━━━━━ Exercise data ━━━━━
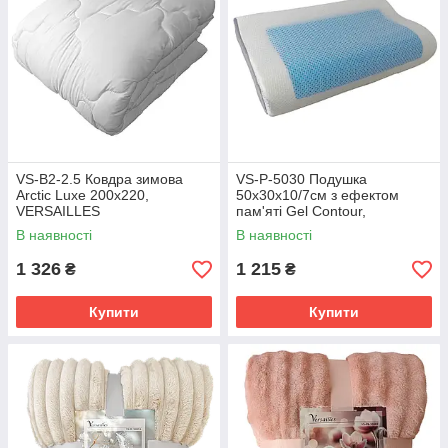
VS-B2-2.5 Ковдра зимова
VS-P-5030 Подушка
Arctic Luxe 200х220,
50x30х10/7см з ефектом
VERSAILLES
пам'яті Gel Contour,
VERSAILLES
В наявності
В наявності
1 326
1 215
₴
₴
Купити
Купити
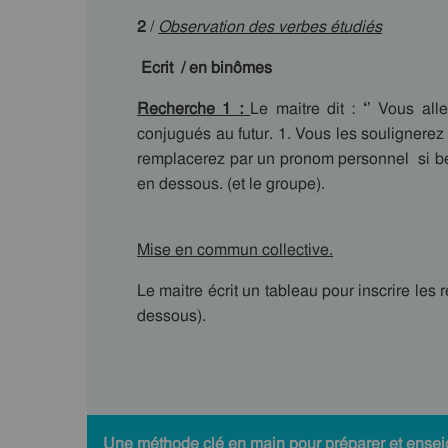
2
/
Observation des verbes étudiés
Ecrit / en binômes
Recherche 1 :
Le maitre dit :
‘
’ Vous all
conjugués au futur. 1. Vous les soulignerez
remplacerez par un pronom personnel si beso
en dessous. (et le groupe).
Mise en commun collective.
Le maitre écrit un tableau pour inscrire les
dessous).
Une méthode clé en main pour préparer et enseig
━━━━━
Could you copy every record above exactly, leaving out the pictures?

VS-B2-2.5 Ковдра зимова
VS-P-5030 Подушка
Arctic Luxe 200х220,
50x30х10/7см з ефектом
VERSAILLES
пам'яті Gel Contour,
VERSAILLES
В наявності
В наявності
1 326
1 215
₴
₴
Купити
Купити
2
/
Observation des verbes étudiés
Ecrit / en binômes
Recherche 1 :
Le maitre dit :
‘
’ Vous all
conjugués au futur. 1. Vous les soulignerez
remplacerez par un pronom personnel si beso
en dessous. (et le groupe).
Mise en commun collective.
Le maitre écrit un tableau pour inscrire les
dessous).
Une méthode clé en main pour préparer et enseig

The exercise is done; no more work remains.